Das obige Bild verdeutlicht nun, was beim Empfänger geschieht, wenn ein pointierter Witz erzählt wird. Für gewöhnlich baut sich die Erwartungsspannung bis zur Pointe auf, man ist also gewissermaßen zum Lachen bereit. Folgt nun die Pointe, fällt die Anspannung und bei einem guten Witz wird dies mit einem Lachen quittiert – die Kurve flacht nicht schlagartig ab, wenn die Pointe des Witzes nicht verstanden wurde.

Damit die Pointe allerdings ihren Überraschungseffekt ausspielen kann, muss sie vom Empfänger verstanden werden, um eben durch das Unerwartete, Schlagfertige wirken zu können. Was geschieht, wenn der Effekt nicht eintritt, kennt jeder, der einen Witz erklären musste. Der Witz ist nicht mehr lustig, die Pointe verpufft.

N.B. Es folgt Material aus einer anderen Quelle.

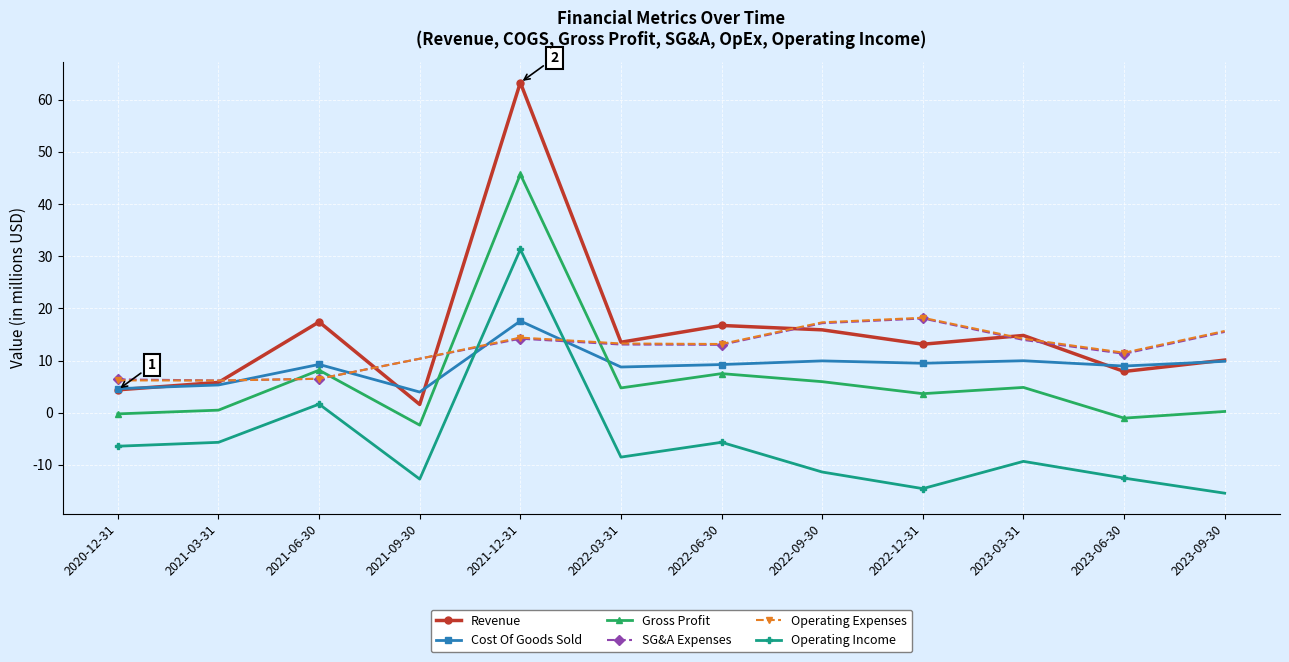

True or false: Operating Income and SG&A Expenses intersect in this chart.

True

Hinweis: Eine Pointe meint demnach einen unerwarteten und zumeist geistreichen Sinn. Wesentlich ist, dass sie verstanden wird, um die Erwartunsspannung des Empfängers zu lösen. Es gibt Pointen, die mit diesem Effekt spielen und die Spannung nicht auflösen: die sogenannte Antipointe.

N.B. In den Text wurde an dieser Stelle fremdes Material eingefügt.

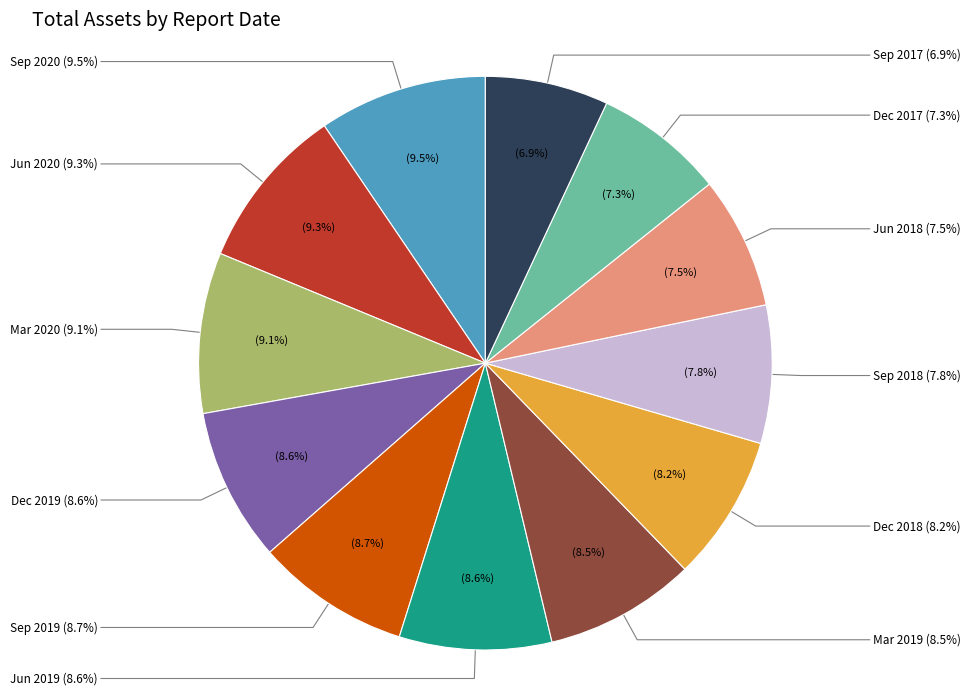

How many segments does this pie chart have?

12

Ursprünge und Verbreitung der Pointe

Wahrscheinlich gibt es pointierte Erzählungen schon seit Anbeginn der Menschheit. Allerdings lässt sie sich in Texten bereits seit der Antike nachweisen. Hierbei findet sie vornehmlich in Epigrammen, Anekdoten, Apophthegmata sowie ähnlichen, oftmals witzigen, Kurztexten Verwendung.

Vor allem das Epigramm verhalf der Pointe zu einer enormen Verbreitung im 17. sowie im 18. Jahrhundert. Im Sinngedicht, der deutschen Bezeichnung des Epigramms, wurden Pointen gepflegt und zahlreich verwendet, weshalb der Barock als Blütezeit des Pointen-Stils betrachtet werden kann.

In dieser Zeit sprangen Pointen auch auf andere Gattungen über und hielten in Erzählwitzen, Anekdoten, Aphorismen sowie zahlreichen Fabeln Einzug. Aber auch die Lyrik wurde deutlich pointenreicher. Weiterhin wurde die Pointe in der Schwankliteratur ausgebildet (vgl. Schwank). Schwänke endeten im Mittelalter oft moralisierend und belehrend, wobei nun immer häufiger Pointen anzutreffen waren.

Im 20. Jahrhundert bildete sich noch ein Gegenstück zur Pointe heraus: die sogenannte Antipointe. Hierbei wird eine Erwartungsspannung beim Empfänger hervorgerufen, gesteigert und letzten Endes enttäuscht. Somit ist das Auslassen oder Untererfüllen der Pointe für die Antipointe charakteristisch (vgl. Nonsens).

Kurzübersicht: Die wesentlichen Merkmale im Überblick


  • Als Pointe wird der geistreiche, unerwartete Sinn bezeichnet. Sie ist überraschend und darf nicht vorhersehbar sein, um zu wirken. Wir können zwischen Textpointen (am Ende eines Textes) und Satzpointen (am Ende eines Satzes) unterscheiden.
  • Grundsätzlich können alle literarischen Gattungen pointiert sein. Dennoch sind vor allem Witz, Anekdote, Aphorismus, Apophthegma, Epigramm und Sketch durch den Einsatz geprägt.
  • Um Pointen zu verstehen, müssen Empfänger und Sender teilweise ein gemeinsames Wissen haben. Da die Figur oftmals auf Anspielungen, Vorurteilen und Klischees fußt, ist das Wissen um das Gemeinte unabdingbar, um das Ganze zu verstehen.
  • Hinweis: In epischen Texten wird mit dem Begriff mitunter nur eine überraschende Wendung, die nicht erwartet wurde, bezeichnet. Oft leitet diese einen Wendepunkt ein (vgl. Peripetie).